EbU Bekir ile Ömer'in de bulunduğu bir orduya Amr İbnü'ı-As'ın komutan tayin
edilmesi örneğinde de bunu görmek mümkündür. (Bu rivayet için bkz.
Kitabü'l-meğazl, Bab, 63.)
5. Herhangi bir olayı örnekler vererek anlatmak daha etkili olur.
Nitekim Hürmüzün Hz. Ömer'e düşmanlarının durumunu bir örnekle anlatmıştır. Bu
da onun ne kadar zeki olduğunu göstermektedir. Zaten Hz. Ömer de bu yüzden
onunla görüş alışverişinde (istişare) bulunmuştur.

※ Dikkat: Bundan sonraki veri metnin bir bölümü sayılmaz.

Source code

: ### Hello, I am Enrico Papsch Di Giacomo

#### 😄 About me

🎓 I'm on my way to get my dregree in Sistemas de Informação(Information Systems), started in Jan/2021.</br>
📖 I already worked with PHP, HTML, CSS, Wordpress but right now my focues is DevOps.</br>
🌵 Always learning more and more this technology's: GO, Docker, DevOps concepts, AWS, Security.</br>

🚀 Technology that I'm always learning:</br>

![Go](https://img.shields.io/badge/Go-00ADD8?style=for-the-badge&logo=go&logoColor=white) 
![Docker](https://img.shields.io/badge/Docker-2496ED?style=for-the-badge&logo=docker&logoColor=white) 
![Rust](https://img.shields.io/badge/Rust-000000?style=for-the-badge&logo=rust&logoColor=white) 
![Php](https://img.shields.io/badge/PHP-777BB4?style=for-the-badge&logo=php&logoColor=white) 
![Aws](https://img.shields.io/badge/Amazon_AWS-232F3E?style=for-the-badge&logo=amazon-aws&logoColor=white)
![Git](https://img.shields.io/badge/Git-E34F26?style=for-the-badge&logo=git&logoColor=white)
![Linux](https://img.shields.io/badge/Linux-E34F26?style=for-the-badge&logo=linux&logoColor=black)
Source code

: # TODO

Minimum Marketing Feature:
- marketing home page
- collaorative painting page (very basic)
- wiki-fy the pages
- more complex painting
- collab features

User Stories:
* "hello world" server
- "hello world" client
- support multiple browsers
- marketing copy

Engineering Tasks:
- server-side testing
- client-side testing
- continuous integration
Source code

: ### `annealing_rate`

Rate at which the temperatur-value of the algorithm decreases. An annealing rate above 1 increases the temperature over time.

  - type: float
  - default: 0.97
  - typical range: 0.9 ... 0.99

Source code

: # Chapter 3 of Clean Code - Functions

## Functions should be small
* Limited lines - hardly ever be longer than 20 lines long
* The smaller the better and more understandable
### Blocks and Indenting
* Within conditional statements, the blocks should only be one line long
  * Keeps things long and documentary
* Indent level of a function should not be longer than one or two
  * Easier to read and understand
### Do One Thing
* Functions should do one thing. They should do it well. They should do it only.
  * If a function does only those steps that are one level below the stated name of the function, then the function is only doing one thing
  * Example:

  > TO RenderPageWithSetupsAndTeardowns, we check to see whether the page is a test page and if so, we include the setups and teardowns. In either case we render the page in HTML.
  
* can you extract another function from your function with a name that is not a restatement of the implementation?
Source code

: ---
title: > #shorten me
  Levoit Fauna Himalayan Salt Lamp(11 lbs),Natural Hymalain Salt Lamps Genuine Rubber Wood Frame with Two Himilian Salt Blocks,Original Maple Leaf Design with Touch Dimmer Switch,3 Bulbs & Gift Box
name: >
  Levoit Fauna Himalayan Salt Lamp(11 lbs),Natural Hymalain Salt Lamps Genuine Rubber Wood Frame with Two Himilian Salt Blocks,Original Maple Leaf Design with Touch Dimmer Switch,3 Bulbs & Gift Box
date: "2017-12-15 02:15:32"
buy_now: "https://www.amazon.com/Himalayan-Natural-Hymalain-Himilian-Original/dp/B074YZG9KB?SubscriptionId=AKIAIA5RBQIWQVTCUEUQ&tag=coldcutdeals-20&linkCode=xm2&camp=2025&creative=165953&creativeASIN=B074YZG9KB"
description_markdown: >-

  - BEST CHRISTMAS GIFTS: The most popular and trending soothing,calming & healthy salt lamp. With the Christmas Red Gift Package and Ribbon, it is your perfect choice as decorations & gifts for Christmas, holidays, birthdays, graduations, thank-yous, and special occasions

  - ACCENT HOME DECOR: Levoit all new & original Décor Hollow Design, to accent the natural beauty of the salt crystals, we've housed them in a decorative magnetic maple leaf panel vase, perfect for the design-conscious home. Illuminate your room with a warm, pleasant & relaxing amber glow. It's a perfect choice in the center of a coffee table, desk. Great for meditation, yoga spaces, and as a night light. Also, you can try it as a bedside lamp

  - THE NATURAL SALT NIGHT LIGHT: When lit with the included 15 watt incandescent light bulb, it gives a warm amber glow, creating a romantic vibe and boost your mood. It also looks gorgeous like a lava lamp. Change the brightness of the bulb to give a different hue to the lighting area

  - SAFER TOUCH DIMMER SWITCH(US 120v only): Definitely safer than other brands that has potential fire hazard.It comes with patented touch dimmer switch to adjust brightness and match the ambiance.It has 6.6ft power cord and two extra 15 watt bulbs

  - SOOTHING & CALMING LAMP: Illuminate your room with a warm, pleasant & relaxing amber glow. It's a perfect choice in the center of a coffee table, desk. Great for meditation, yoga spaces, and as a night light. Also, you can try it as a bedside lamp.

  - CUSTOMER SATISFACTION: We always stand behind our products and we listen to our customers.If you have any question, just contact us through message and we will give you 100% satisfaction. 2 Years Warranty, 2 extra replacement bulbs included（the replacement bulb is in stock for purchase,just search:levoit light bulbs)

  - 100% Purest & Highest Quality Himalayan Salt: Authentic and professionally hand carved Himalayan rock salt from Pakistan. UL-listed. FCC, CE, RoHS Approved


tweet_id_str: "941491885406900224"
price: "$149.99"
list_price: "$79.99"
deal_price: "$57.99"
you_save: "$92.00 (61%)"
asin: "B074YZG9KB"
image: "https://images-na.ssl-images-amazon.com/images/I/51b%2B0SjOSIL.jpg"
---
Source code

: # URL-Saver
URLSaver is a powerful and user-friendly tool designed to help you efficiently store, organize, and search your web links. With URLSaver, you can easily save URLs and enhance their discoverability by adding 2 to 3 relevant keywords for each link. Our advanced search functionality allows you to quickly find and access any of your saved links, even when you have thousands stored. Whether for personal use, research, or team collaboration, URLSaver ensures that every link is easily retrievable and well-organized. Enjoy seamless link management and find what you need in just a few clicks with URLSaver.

6. İslam ülkesi savaş açacağı yerler konusunda strateji
gözetmeli ve düşmanlarına önem sırasına göre savaş açmalıdır.
7. Araplar cahiliyye döneminde tam bir yoksulluk içindeydi ve
çok sıkıntılı / çileli bir hayat sürüyorlardı.
8.Devlet başkanına müjde vermek üzere elçi gönderilebilir.
9. Güneş tepe noktasından batıya doğru meylettikten sonra savaşa
başlamak daha önce başlamaktan daha iyidir.